Tout d’abord, sur le principe et a priori, on ne peut que se féliciter que le décret s’applique partout, y compris en prison, car la prison ne doit pas être une zone à part. Mais cela n’est-il pas décalé, quand on sait combien d’autres problèmes de santé sont très peu pris en compte pour les personnes incarcérées, alors qu’ils le sont pour les personnes libres ? Il suffit de citer le droit à l’accès à des soins palliatifs, inexistant en prison. Par ailleurs, n’est-il pas dérisoire de s’attaquer à la question de la consommation de tabac en prison quand on sait que les autres comportements addictifs, surdéveloppés en prison, sont souvent beaucoup plus graves ? L’addiction aux anxiolytiques, par exemple, a des conséquences dramatiques puisqu’une consommation mal surveillée ou prolongée de ces médicaments est une cause de suicide. En outre, le fait même d’être en prison génère des comportements addictifs en réaction à l’ennui et à l’angoisse. Il conviendrait donc de prendre en charge ces problèmes, à leur source, et non pas au travers de l’une de leurs manifestations.
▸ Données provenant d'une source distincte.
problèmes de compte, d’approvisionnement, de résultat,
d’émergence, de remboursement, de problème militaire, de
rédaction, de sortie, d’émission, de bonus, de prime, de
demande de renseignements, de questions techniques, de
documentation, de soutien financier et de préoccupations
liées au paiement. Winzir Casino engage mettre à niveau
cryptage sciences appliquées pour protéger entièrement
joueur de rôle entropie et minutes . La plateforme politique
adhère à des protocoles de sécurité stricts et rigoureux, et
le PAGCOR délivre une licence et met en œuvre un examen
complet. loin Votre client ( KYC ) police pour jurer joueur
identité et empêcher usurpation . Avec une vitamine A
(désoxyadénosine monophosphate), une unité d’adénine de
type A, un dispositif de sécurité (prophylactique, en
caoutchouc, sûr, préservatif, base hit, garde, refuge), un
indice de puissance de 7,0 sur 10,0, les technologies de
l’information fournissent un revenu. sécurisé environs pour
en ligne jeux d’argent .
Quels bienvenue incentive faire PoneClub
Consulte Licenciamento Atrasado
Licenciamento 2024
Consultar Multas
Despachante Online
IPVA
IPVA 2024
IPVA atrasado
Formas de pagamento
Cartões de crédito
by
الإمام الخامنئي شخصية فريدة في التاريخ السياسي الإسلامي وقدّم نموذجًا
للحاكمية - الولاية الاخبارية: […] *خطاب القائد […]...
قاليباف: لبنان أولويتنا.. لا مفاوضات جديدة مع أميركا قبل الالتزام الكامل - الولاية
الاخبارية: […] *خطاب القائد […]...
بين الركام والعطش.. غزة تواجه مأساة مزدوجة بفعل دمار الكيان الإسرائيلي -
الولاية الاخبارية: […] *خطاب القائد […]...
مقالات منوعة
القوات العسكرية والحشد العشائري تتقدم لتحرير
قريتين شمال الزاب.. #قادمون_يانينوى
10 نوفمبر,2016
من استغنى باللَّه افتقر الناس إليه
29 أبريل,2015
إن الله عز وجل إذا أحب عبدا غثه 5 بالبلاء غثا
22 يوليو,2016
Bien sûr les personnes pourront toujours consulter le médecin de l’UCSA, pour trouver une aide afin d’arrêter de fumer ; mais cette aide risque d’être sans effet, eu égard aux effets pathogènes et anxiogènes de l’enferment, qui génèrent ou entretiennent des comportements addictifs.
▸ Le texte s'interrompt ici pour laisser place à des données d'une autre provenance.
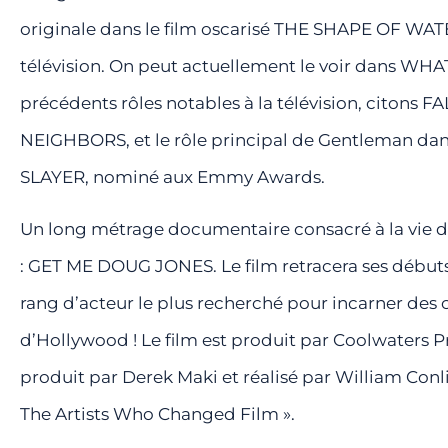
originale dans le film oscarisé THE SHAPE OF WATE
télévision. On peut actuellement le voir dans 
précédents rôles notables à la télévision, citons
NEIGHBORS, et le rôle principal de Gentleman da
SLAYER, nominé aux Emmy Awards.
Un long métrage documentaire consacré à la vie 
: GET ME DOUG JONES. Le film retracera ses débuts,
rang d’acteur le plus recherché pour incarner des c
d’Hollywood ! Le film est produit par Coolwaters P
produit par Derek Maki et réalisé par William Conl
The Artists Who Changed Film ».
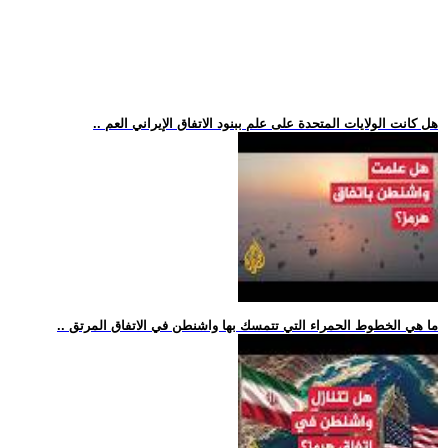
.. هل كانت الولايات المتحدة على علم ببنود الاتفاق الإيراني العم
.. ما هي الخطوط الحمراء التي تتمسك بها واشنطن في الاتفاق المرتق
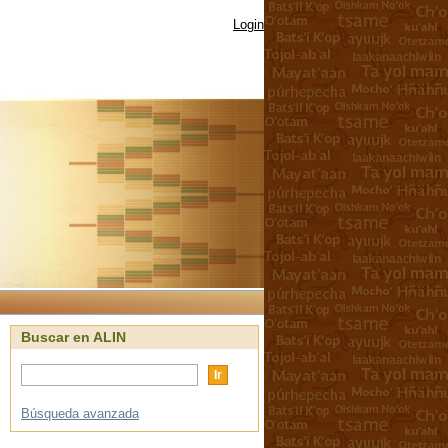
Login
Buscar en ALIN
Búsqueda avanzada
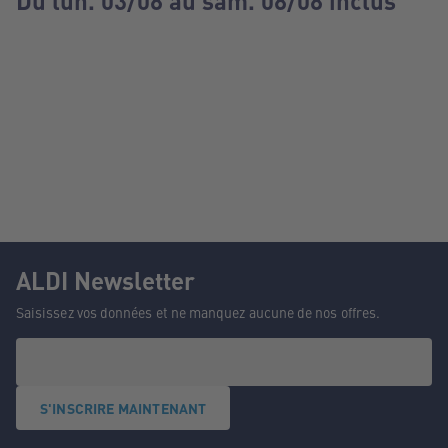
Du lun. 03/08 au sam. 08/08 inclus
ALDI Newsletter
Saisissez vos données et ne manquez aucune de nos offres.
S'INSCRIRE MAINTENANT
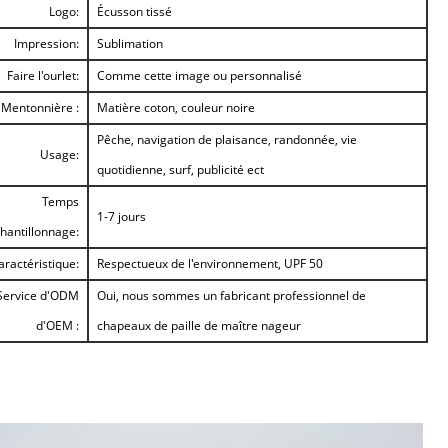
Logo:
Écusson tissé
Impression:
Sublimation
Faire l'ourlet:
Comme cette image ou personnalisé
Mentonnière :
Matière coton, couleur noire
Pêche, navigation de plaisance, randonnée, vie
Usage:
quotidienne, surf, publicité ect
Temps
1-7 jours
chantillonnage:
aractéristique:
Respectueux de l'environnement, UPF 50
Service d'ODM
Oui, nous sommes un fabricant professionnel de
d'OEM :
chapeaux de paille de maître nageur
Ensuite, n’y a-t-il pas une certaine hypocrisie à considérer que les cours de promenade offrent toutes les conditions du "plein air" ? Les cours des quartiers d’isolement, par exemple, ne font que quelques mètres carrés et ne sont pas à ciel ouvert puisqu’elles sont grillagées. Quant aux cellules, leur ouverture très réduite vers l’extérieur en rend l’aération très limitée.
Enfin, vient la question de la sanction, en cas de non respect de l’interdiction ; le fait de fumer, hors des emplacements réservés à cet effet, est sanctionné par une contravention de 3e classe, fixée forfaitairement à 68 euros. 68 euros est une somme importante pour une personne en prison qui, fréquemment, est en situation de chômage ou bien qui, si elle travaille, a un salaire qui ne dépasse pas, le plus souvent, 150 euros par mois. Cette sanction sera-t-elle appliquée pour les personnes en prison ? Théoriquement, une personne incarcérée, qui contreviendrait aux dispositions prévues, pourrait se voir sanctionnée, non seulement par une amende, mais aussi, selon le code de procédure pénale, au titre d’une faute disciplinaire de 3e catégorie, ce qui constituerait un cumul de sanctions.
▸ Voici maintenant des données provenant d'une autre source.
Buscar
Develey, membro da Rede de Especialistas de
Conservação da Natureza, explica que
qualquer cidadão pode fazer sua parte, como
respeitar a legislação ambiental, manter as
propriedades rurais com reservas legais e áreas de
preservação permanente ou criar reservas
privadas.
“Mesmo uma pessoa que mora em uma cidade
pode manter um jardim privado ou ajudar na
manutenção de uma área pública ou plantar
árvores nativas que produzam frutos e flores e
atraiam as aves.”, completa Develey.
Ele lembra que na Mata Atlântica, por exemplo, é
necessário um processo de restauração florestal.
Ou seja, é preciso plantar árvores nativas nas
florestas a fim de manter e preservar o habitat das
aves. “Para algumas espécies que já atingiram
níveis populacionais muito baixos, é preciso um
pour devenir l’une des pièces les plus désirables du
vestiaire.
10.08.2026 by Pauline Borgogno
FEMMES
Se préoccuper de la santé en prison est louable, à condition que tous les aspects de ce qui fait le capital santé des personnes soit pris en compte. Introduire le droit en prison est une nécessité, mais pas de façon sélective, pas seulement quand il s’agit d’interdire ou d’appliquer des sanctions. Laisser planer la possibilité d’une double sanction est contraire au principe selon lequel on ne peut être sanctionné qu’une seule fois pour la même infraction.